Items from a dataset:
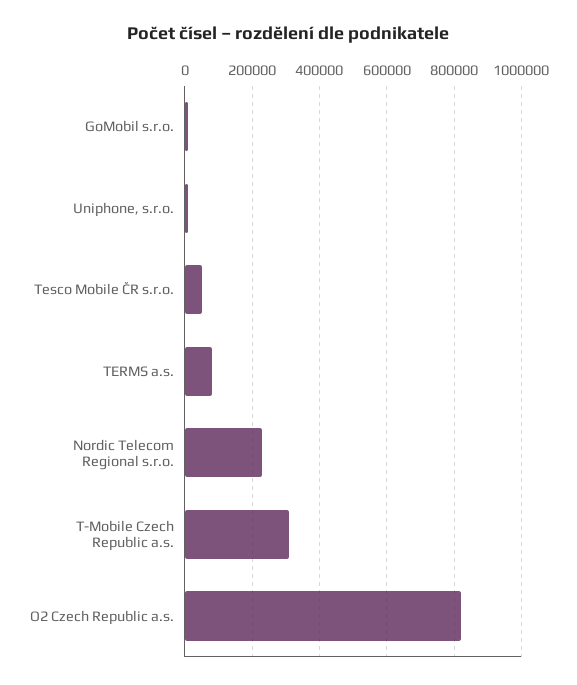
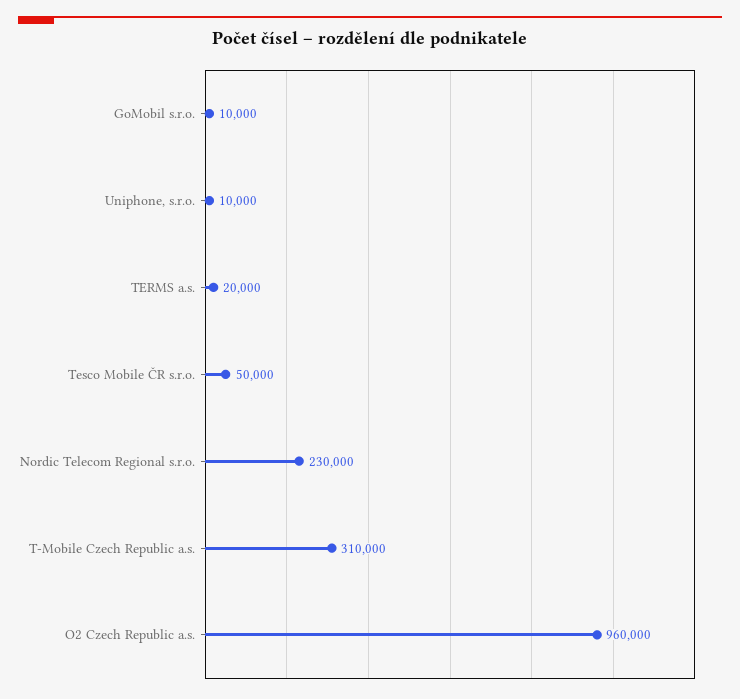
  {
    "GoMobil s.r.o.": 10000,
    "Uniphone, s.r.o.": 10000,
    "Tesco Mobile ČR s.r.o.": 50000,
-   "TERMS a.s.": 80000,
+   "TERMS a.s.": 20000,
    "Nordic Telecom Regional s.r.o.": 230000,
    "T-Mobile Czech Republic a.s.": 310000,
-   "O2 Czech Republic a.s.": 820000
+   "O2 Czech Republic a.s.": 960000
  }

...

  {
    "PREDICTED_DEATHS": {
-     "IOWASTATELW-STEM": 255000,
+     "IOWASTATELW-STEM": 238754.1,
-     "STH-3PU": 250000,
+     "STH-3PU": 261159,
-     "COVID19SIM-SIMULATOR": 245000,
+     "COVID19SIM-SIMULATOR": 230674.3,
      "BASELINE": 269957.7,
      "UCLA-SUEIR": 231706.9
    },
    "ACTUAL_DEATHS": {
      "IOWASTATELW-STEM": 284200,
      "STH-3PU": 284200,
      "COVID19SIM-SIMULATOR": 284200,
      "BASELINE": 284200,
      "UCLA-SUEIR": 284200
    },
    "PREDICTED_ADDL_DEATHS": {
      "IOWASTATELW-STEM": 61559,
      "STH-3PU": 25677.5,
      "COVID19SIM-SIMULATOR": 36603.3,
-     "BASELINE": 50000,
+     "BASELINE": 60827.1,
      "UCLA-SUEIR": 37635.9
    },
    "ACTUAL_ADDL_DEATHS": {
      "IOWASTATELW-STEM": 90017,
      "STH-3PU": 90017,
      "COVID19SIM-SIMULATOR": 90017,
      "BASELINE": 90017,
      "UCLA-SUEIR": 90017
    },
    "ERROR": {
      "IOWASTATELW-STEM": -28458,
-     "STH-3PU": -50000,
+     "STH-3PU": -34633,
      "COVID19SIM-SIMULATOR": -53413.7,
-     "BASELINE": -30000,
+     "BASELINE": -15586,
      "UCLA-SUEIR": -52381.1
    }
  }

◆ **TASK TO CARRY OUT**: For each line in the data that contains the string "Republic", give a copy of that line.

◆ **OUTPUT FOR THIS TASK**:
    "T-Mobile Czech Republic a.s.": 310000,
-   "O2 Czech Republic a.s.": 820000
+   "O2 Czech Republic a.s.": 960000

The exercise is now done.